Among such technologies, a multi-view video means a set of images obtained by using two or more cameras. Unlike conventional single-view video, multi-view video can generate a three-dimensional dynamic image by capturing one scene through multiple cameras.
The multi-view video can provide users with stereoscopic feeling through free viewpoint and wide screen. Further, a depth map can be extracted from a multi-view image by a method such as stereo matching to generate a three-dimensional stereoscopic image.
Recently, various multi-view video application fields have been studied, and research on freeview TV (FTV), 3-D TV, surveillance, immersive teleconferencing, etc. has been actively conducted.
In order to acquire a multi-view video, a multi-view camera array is constructed by arranging a multi-view camera in a predetermined form.
There are various types of multi-view camera arrays. Among such arrays, a parallel array and an arc array are mainly used, and such arrays can be composed of one-dimensional or two-dimensional arrays. For each multi-view camera array, each camera is placed at a regular distance and angle from the neighboring cameras. In practice, various types of multi-view camera array can be constructed considering the number of cameras, scene, and purpose.
However, the multi-view video has an inevitable geometric error due to errors that occur when placing the cameras according to the multi-view camera array.
These errors represent geometric errors in the one-dimensional parallel camera array and the one-dimensional arc camera array. In principle, the multi-view camera array is set to keep the array intervals and angles of the cameras constant, but when placing the cameras according to the multi-view camera array, errors occur due to the problem of manually placing the cameras. This error refers to the inconsistency of internal parameters such as camera position, direction, and focal length. Thereby, the geometric error in multi-view video makes it difficult to match multiple images of multi-view video.

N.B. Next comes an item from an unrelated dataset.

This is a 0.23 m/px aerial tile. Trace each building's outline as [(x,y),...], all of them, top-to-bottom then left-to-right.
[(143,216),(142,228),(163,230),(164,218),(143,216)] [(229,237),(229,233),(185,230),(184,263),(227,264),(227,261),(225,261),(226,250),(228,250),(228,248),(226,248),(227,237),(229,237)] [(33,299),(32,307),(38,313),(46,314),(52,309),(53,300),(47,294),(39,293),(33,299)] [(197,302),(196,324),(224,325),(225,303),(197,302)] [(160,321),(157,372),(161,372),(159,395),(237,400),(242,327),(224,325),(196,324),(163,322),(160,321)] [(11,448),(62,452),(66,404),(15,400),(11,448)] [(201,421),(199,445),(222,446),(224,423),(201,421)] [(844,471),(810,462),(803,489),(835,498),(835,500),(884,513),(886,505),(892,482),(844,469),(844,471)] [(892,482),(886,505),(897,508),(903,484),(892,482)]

This can affect the time and accuracy of the matching between images, that is, the three-dimensional image processing technique based on the correlation-depth map generation, intermediate image generation, etc., thereby affecting the coding efficiency. In addition, there is a problem that it is difficult to obtain a smooth viewpoint change in viewing the generated multi-view video. Therefore, a method for compensating the above-described geometric error is required.
In the case of a stereo camera system, image rectification can be used to solve the above described problem. The image rectification method is a method in which all the epipolar lines of two images are paralleled such that the vertical mismatch is straightened.
When image rectification is performed, two image planes are located on the same plane, and corresponding points of the two images have the same vertical coordinate.
However, there are relatively few studies on the correction of geometric errors in multi-view video and there are not many available algorithms.